- Required action
Every entry should come back exactly as written, minus the pictures.

(Revision comparison data)
□ □ □ □

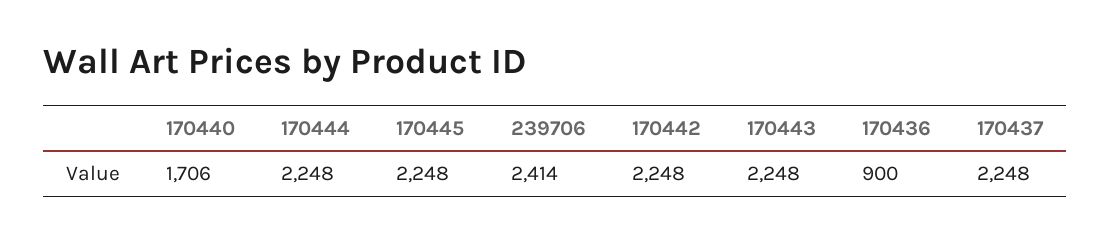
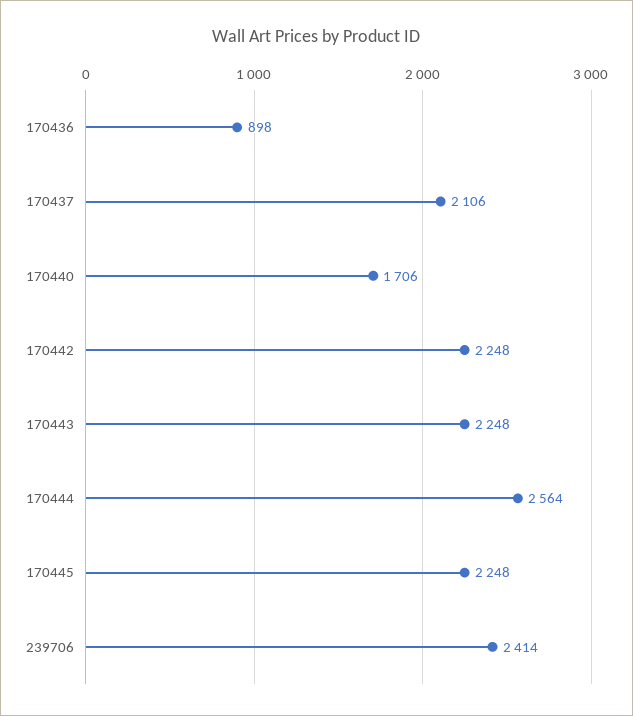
170444: 2248 -> 2564
170436: 900 -> 898
170437: 2248 -> 2106

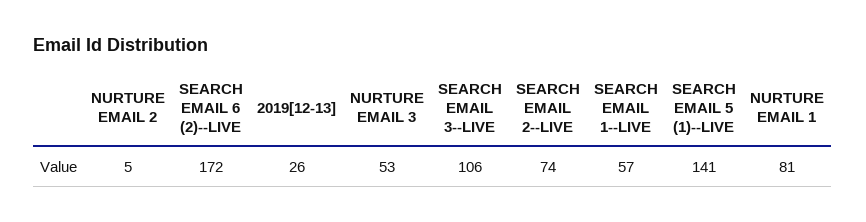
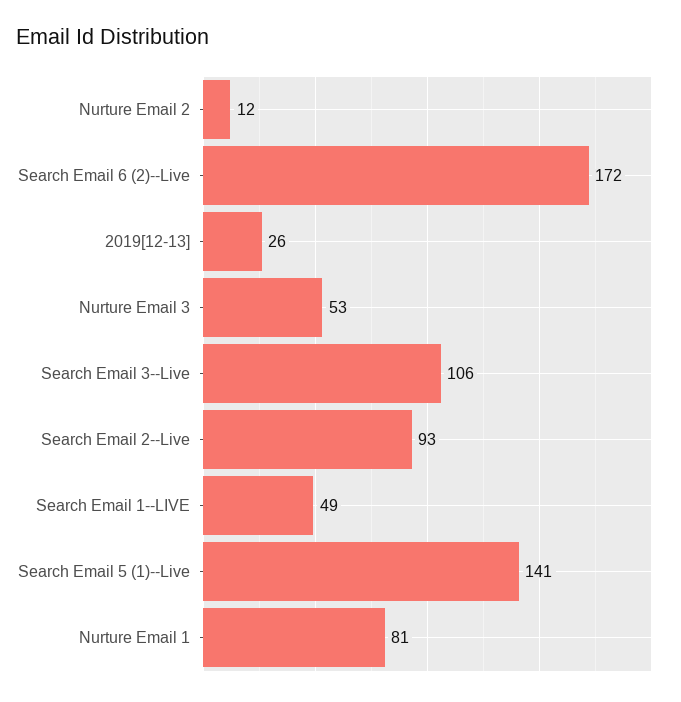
NURTURE EMAIL 2: 5 -> 12
SEARCH EMAIL 2--LIVE: 74 -> 93
SEARCH EMAIL 1--LIVE: 57 -> 49

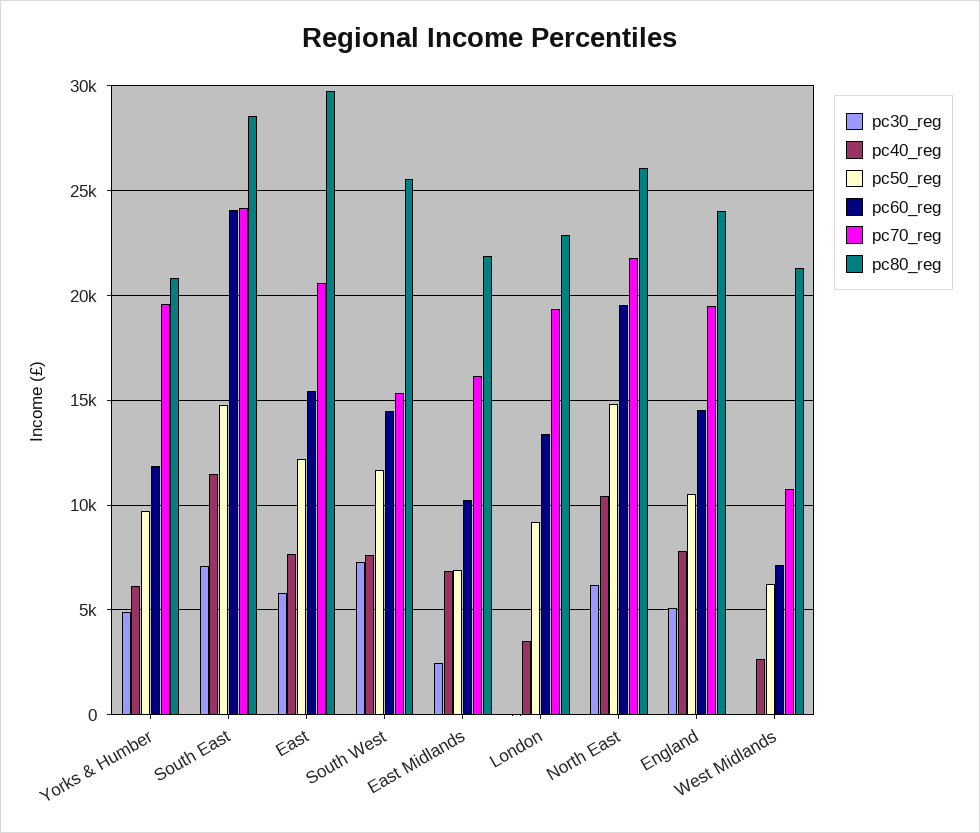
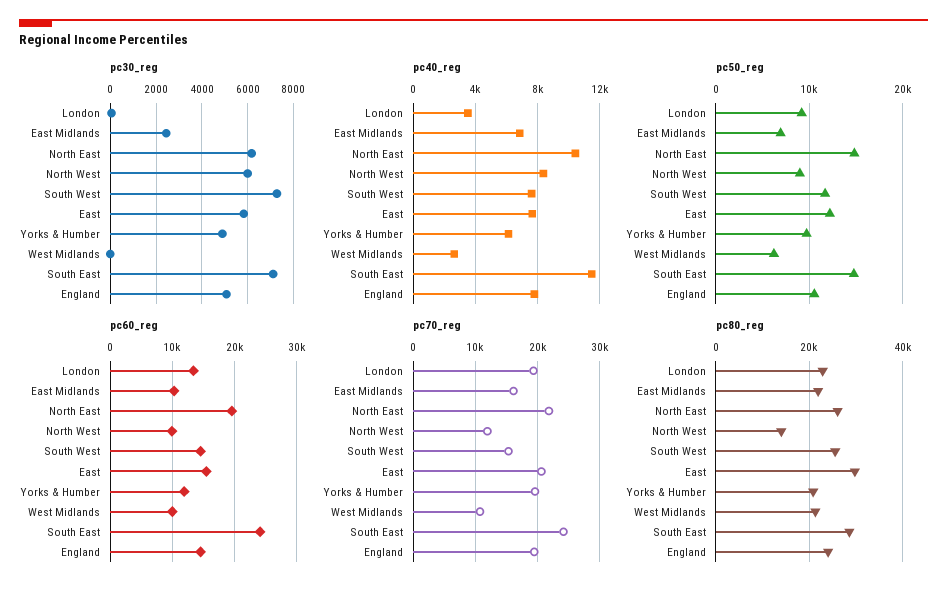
pc60_reg, West Midlands: 7000 -> 10000
pc30_reg, North West: none -> 6000
pc40_reg, North West: none -> 8500
pc50_reg, North West: none -> 9000
pc60_reg, North West: none -> 10000
pc70_reg, North West: none -> 12000
pc80_reg, North West: none -> 14000

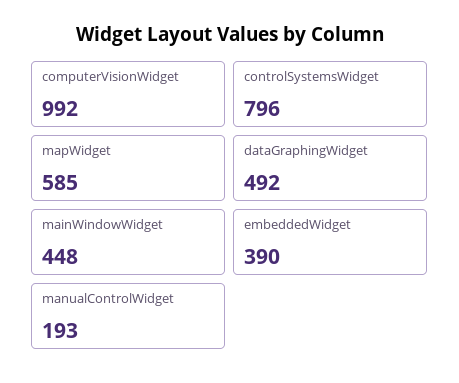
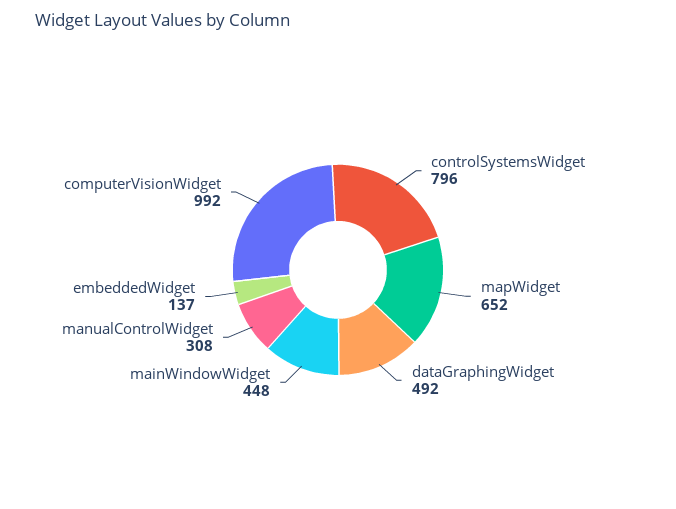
mapWidget: 585 -> 652
embeddedWidget: 390 -> 137
manualControlWidget: 193 -> 308

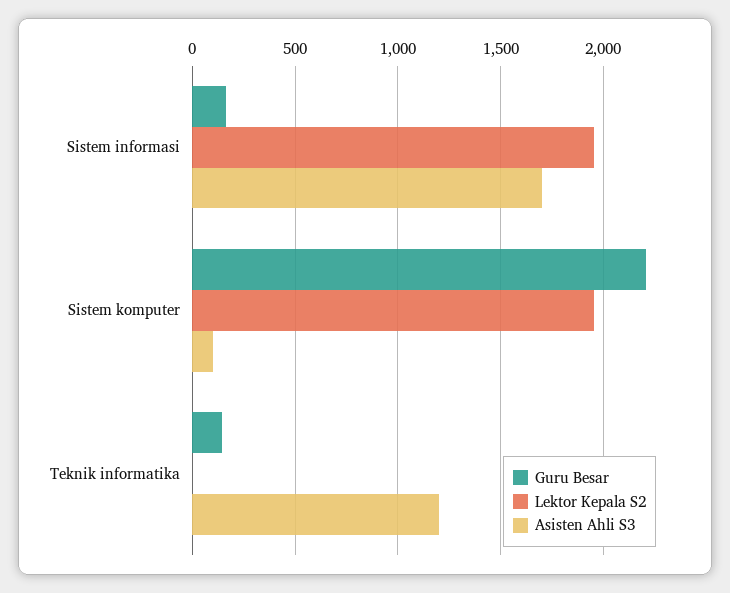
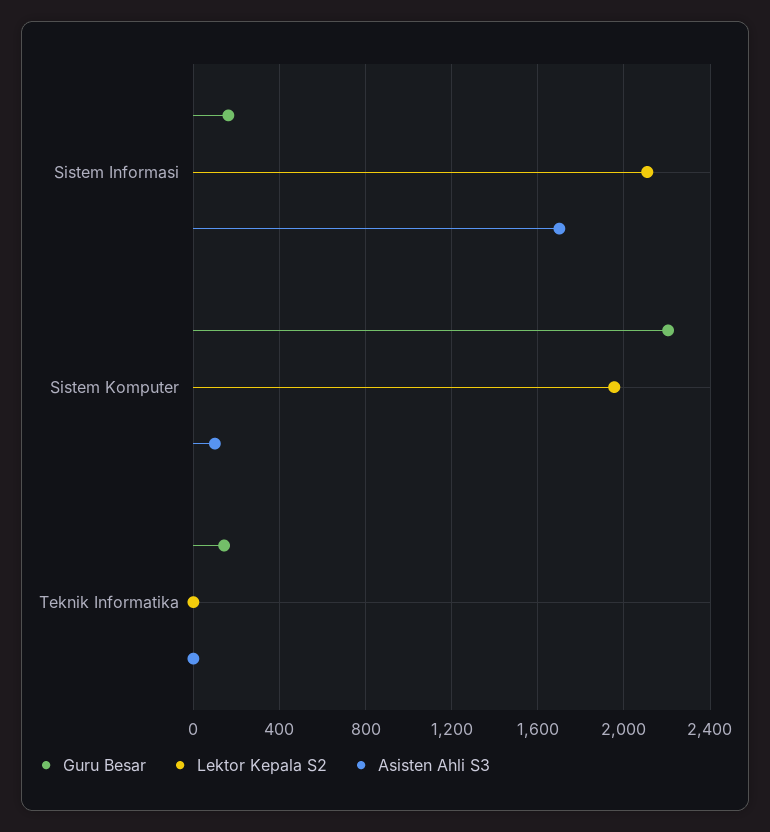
Lektor Kepala S2, Sistem informasi: 1950 -> 2100
Asisten Ahli S3, Teknik informatika: 1200 -> 0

□ □ □ □

- Answer area
170444: 2248 -> 2564
170436: 900 -> 898
170437: 2248 -> 2106

NURTURE EMAIL 2: 5 -> 12
SEARCH EMAIL 2--LIVE: 74 -> 93
SEARCH EMAIL 1--LIVE: 57 -> 49

pc60_reg, West Midlands: 7000 -> 10000
pc30_reg, North West: none -> 6000
pc40_reg, North West: none -> 8500
pc50_reg, North West: none -> 9000
pc60_reg, North West: none -> 10000
pc70_reg, North West: none -> 12000
pc80_reg, North West: none -> 14000

mapWidget: 585 -> 652
embeddedWidget: 390 -> 137
manualControlWidget: 193 -> 308

Lektor Kepala S2, Sistem informasi: 1950 -> 2100
Asisten Ahli S3, Teknik informatika: 1200 -> 0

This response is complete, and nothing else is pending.